GIVEN PROBLEM: Which of the lines below contain the word "Here"? Copy each of those lines in full.
----------------
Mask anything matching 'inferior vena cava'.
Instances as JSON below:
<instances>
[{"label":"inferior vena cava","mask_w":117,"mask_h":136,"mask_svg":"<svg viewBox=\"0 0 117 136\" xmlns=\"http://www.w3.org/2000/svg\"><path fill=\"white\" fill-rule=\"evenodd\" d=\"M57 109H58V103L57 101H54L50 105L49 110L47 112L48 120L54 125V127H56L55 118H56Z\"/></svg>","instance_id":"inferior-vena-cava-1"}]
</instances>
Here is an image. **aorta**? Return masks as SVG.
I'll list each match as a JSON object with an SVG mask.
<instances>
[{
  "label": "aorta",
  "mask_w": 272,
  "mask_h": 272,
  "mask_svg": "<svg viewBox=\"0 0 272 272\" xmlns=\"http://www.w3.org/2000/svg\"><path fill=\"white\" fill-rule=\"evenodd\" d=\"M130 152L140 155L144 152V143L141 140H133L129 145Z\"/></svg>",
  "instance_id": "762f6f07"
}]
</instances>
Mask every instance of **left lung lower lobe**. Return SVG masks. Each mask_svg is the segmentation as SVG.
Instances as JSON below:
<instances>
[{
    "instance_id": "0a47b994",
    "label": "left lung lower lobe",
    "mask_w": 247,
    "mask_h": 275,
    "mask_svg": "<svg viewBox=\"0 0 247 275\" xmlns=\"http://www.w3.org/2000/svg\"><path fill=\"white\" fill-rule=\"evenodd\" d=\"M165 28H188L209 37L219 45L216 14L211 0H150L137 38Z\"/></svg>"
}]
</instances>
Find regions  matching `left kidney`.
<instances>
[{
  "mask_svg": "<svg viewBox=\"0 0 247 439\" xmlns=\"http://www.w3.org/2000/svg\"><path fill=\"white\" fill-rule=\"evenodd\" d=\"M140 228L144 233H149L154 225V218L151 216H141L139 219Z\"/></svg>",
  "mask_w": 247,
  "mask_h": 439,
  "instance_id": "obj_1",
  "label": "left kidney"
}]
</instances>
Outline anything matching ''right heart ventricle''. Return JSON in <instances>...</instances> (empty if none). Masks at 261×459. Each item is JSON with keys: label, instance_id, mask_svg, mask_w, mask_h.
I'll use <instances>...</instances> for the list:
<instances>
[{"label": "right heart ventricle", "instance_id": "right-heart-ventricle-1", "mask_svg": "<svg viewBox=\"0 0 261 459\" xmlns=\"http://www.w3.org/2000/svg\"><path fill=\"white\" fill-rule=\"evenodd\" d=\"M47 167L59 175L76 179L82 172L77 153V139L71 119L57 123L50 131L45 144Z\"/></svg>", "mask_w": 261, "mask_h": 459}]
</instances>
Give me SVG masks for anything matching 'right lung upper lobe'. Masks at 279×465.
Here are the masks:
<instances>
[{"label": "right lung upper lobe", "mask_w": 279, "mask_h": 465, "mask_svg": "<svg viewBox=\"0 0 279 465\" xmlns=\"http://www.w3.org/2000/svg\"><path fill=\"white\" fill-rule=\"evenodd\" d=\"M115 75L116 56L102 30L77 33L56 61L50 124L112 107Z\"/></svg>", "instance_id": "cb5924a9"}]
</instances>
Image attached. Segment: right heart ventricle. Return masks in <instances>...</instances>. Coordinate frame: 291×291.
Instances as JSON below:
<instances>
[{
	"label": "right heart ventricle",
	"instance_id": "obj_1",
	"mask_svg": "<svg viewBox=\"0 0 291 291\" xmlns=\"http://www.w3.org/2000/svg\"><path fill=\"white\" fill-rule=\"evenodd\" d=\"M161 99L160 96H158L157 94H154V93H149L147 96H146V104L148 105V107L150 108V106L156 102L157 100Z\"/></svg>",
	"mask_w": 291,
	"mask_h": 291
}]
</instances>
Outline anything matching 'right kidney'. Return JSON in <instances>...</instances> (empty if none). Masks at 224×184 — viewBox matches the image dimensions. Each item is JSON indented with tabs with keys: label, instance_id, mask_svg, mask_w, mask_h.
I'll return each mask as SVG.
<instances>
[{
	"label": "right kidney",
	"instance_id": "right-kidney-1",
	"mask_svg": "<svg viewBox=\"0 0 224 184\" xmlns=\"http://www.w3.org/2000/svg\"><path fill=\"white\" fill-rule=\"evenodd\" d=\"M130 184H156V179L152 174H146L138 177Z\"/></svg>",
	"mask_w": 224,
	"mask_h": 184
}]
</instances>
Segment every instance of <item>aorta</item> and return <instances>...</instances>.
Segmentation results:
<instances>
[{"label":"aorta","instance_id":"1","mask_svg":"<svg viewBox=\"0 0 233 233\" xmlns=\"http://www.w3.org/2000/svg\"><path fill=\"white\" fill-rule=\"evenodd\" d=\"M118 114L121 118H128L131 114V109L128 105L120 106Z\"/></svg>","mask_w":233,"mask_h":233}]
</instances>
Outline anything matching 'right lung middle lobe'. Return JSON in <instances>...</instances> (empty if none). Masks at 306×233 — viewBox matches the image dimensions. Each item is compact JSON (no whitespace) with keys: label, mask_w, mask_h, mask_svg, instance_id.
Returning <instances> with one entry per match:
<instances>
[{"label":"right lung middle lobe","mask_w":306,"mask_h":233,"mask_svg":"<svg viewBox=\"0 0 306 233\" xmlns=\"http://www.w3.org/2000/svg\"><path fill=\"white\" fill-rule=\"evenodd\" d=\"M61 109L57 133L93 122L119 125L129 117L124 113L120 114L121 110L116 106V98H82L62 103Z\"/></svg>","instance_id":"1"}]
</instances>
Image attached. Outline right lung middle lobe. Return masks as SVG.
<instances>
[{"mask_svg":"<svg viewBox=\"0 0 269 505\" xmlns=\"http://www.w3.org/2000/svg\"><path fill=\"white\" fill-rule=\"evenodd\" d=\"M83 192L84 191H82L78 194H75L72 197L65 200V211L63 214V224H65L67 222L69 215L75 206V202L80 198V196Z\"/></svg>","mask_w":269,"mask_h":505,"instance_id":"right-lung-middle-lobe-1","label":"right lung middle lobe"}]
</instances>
----------------
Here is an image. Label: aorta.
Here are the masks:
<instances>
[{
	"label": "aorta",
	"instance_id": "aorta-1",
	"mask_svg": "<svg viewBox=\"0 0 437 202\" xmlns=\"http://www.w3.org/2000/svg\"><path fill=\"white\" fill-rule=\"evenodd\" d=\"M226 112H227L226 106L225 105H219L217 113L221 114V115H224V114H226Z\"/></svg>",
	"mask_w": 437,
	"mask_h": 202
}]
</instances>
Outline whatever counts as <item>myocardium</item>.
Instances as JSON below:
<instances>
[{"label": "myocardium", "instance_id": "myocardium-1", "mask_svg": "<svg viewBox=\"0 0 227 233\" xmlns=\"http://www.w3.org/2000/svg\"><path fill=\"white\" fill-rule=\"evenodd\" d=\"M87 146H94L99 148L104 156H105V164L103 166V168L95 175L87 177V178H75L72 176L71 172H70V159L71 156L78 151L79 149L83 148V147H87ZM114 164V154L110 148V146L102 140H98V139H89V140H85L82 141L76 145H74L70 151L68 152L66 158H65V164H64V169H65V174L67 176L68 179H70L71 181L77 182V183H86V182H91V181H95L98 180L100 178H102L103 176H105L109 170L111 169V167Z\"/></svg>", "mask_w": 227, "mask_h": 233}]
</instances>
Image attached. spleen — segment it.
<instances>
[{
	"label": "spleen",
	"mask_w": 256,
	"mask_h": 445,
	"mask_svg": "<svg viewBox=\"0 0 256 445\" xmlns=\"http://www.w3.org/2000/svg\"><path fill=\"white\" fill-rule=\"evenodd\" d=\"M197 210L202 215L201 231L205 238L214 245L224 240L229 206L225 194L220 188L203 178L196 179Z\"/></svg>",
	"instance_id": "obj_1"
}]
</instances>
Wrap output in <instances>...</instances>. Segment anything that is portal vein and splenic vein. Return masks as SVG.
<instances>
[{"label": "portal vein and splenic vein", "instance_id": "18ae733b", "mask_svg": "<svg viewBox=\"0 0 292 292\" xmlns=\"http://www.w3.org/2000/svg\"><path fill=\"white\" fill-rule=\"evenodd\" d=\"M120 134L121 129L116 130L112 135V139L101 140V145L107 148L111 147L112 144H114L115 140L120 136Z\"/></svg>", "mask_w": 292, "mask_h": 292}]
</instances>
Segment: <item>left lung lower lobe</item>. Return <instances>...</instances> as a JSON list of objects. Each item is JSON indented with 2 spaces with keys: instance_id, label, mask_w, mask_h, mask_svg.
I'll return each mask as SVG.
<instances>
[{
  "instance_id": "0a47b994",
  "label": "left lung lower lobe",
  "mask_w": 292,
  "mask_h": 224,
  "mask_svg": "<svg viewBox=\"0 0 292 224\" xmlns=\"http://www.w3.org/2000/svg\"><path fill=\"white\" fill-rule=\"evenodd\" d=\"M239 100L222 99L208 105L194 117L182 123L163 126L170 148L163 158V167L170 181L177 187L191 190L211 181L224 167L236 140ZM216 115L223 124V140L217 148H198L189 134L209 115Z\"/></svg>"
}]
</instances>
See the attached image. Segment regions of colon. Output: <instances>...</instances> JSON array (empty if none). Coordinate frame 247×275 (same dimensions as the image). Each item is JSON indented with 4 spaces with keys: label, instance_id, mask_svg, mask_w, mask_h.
----------------
RESULT FOR THIS EXERCISE:
Here is an image. **aorta**? Return masks as SVG.
Here are the masks:
Here is an image. Label: aorta.
Here are the masks:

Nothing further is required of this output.